_Short problem_. Please swap every "catalogue" in the entries below for "catalog" and write all their lines out again with nothing else changed, leaving out the pictures.

_Exercise input_.
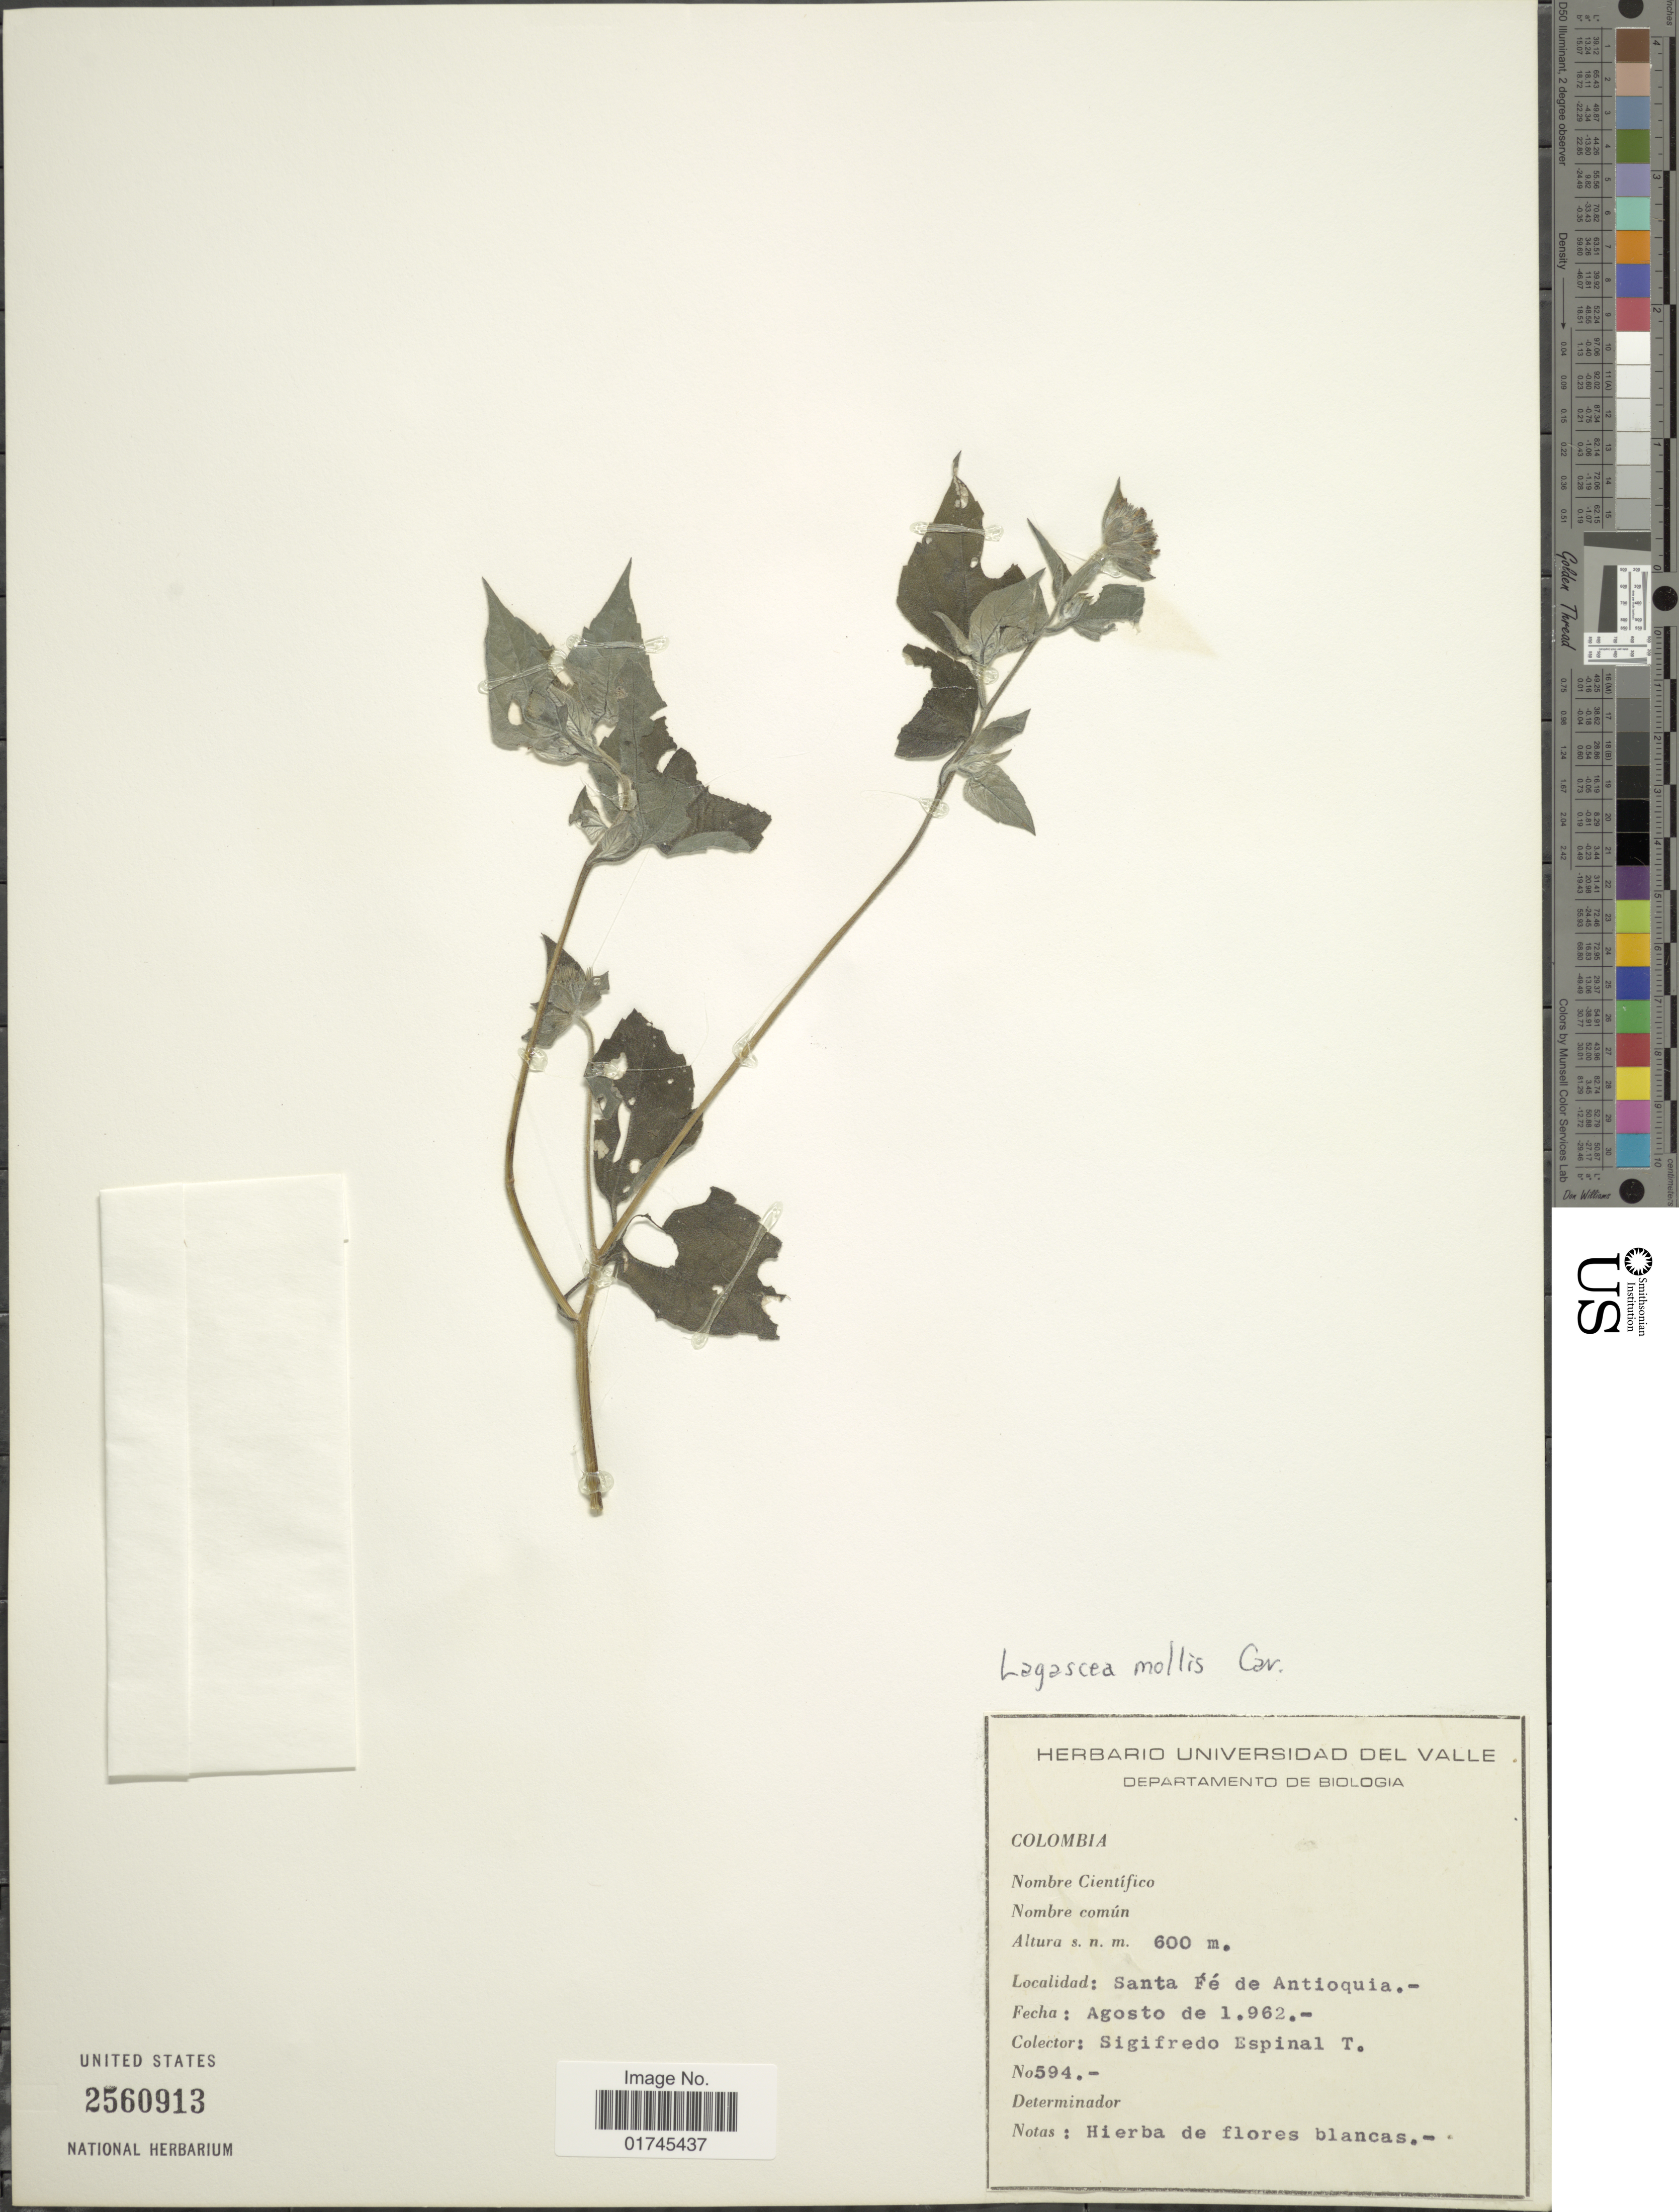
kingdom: Plantae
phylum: Tracheophyta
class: Magnoliopsida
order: Asterales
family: Asteraceae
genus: Lagascea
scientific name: Lagascea mollis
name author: Cav.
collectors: S. T. Espinal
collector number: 594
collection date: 1962-08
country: Colombia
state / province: Antioquia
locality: Santa Fé de Antioquia.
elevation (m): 600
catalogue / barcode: US 2560913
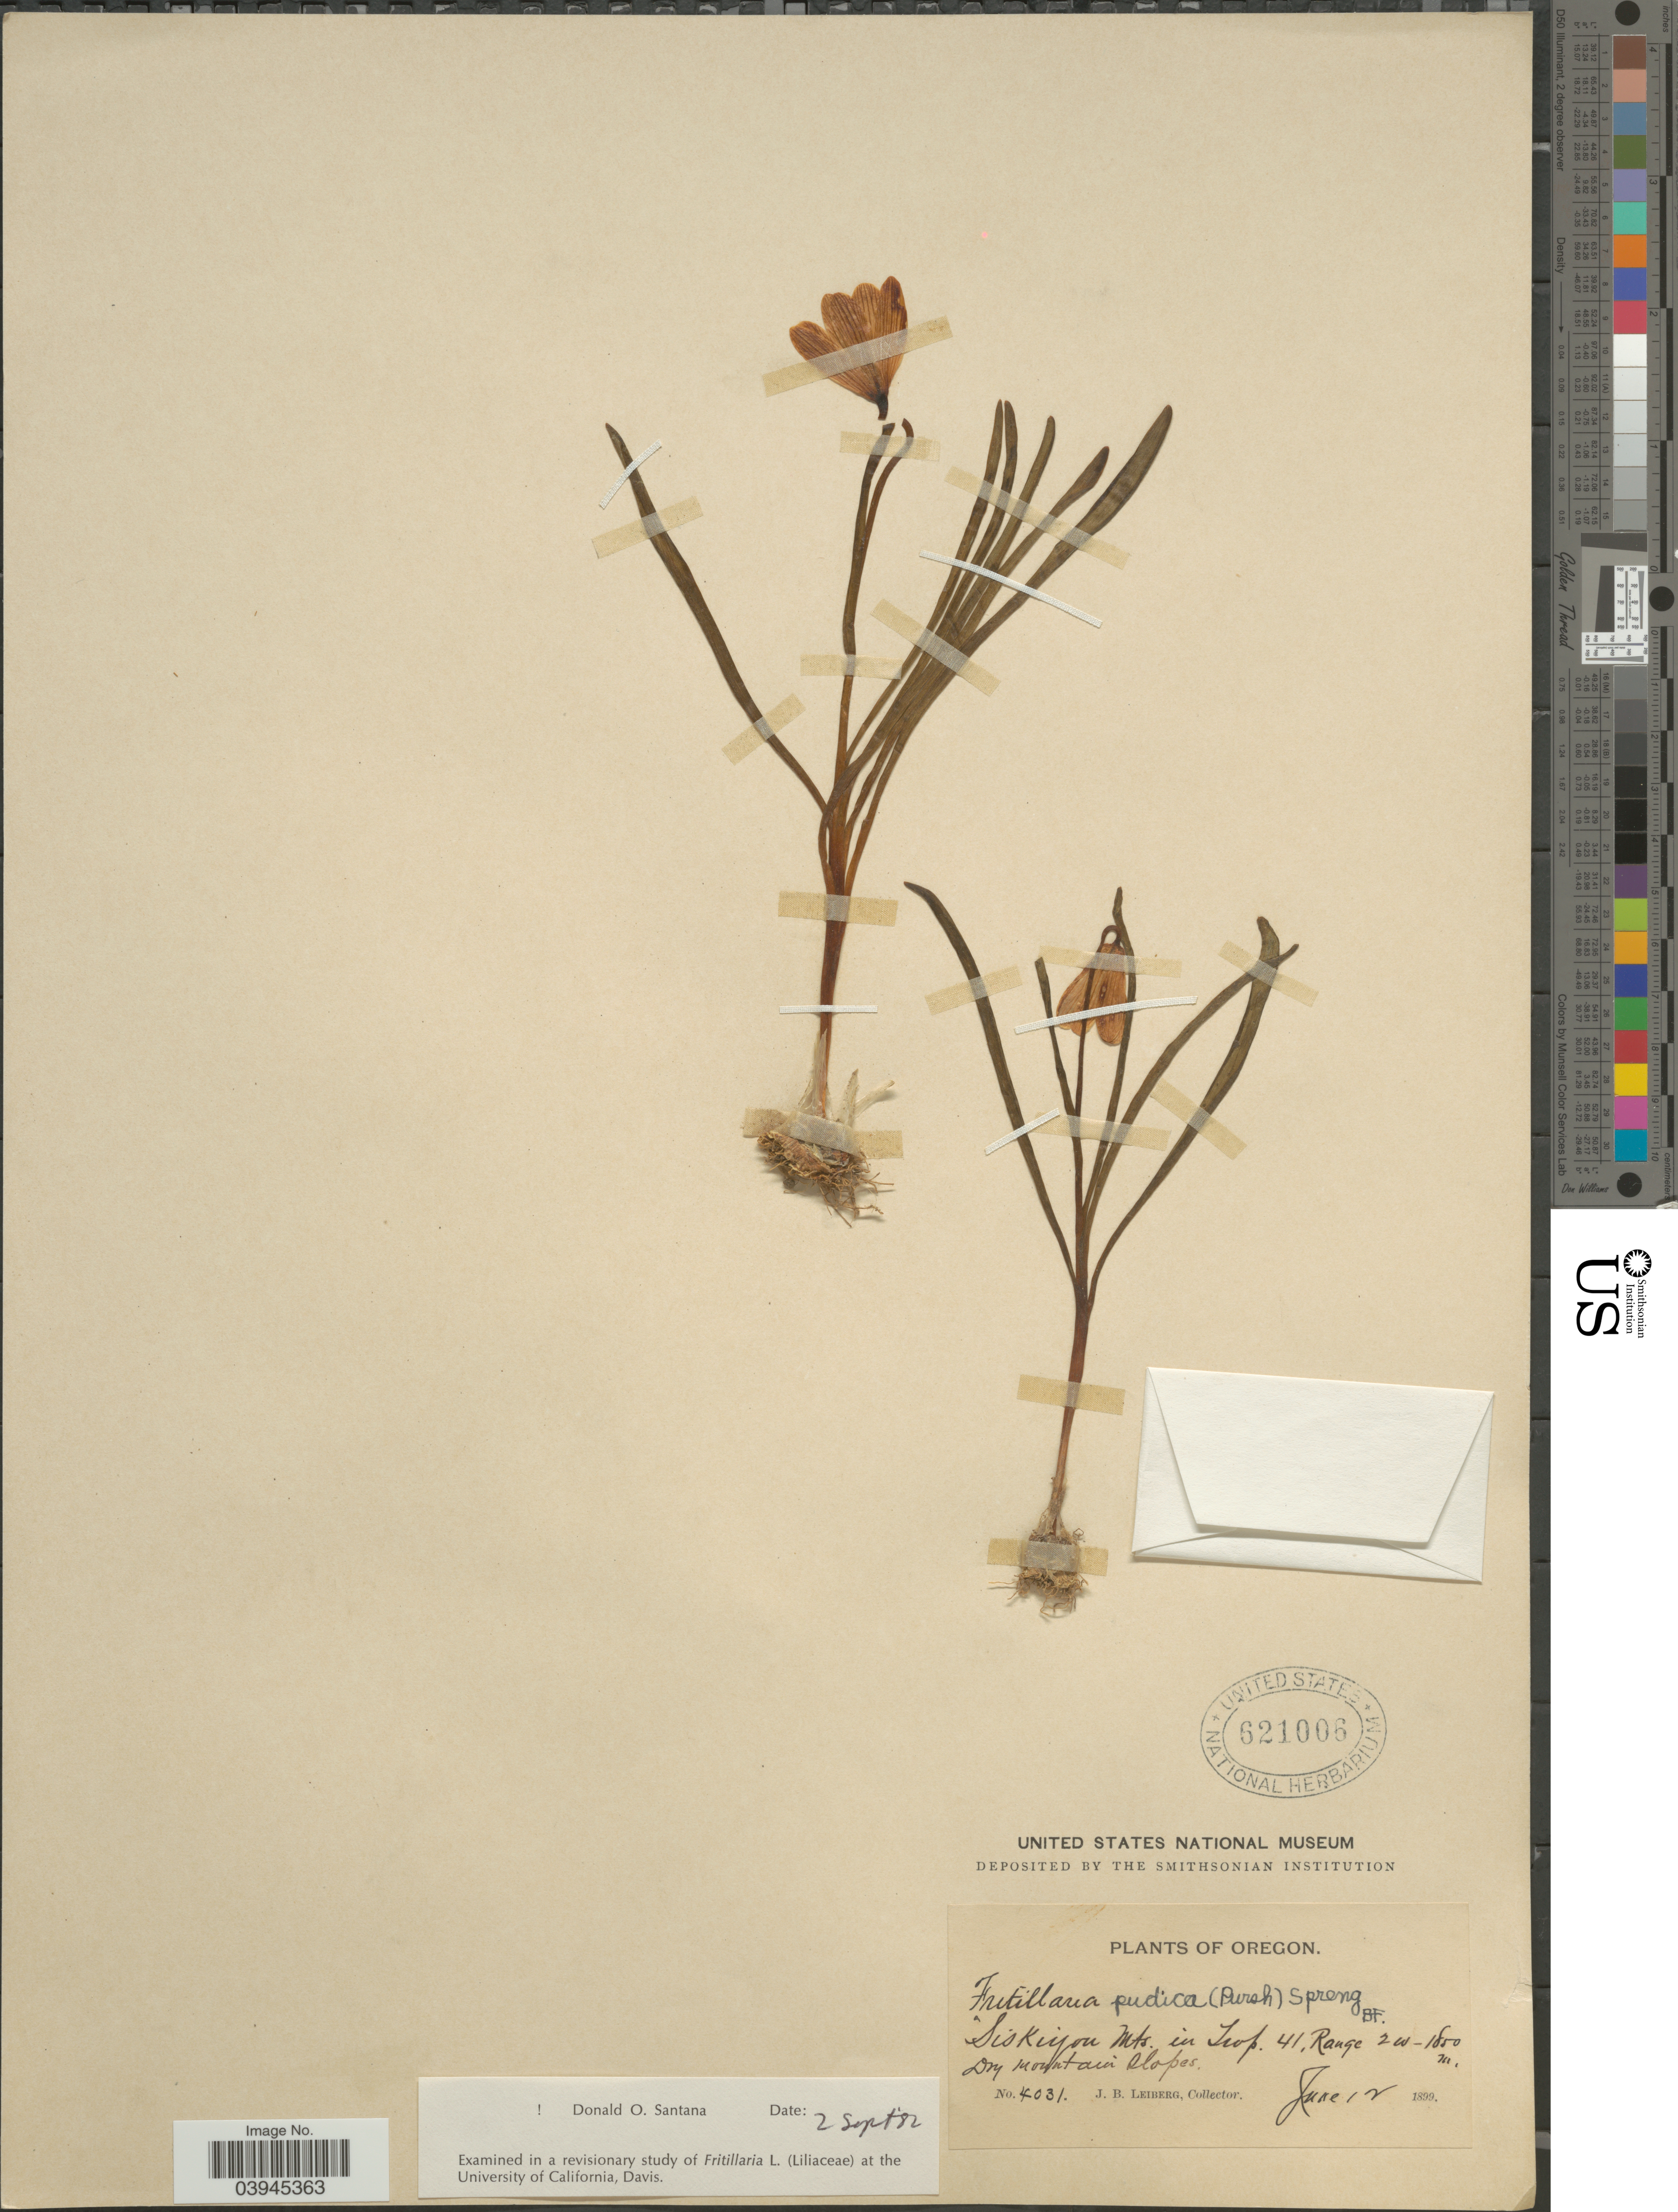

_Output for this exercise_.
kingdom: Plantae
phylum: Tracheophyta
class: Magnoliopsida
order: Asterales
family: Asteraceae
genus: Lagascea
scientific name: Lagascea mollis
name author: Cav.
collectors: S. T. Espinal
collector number: 594
collection date: 1962-08
country: Colombia
state / province: Antioquia
locality: Santa Fé de Antioquia.
elevation (m): 600
catalog / barcode: US 2560913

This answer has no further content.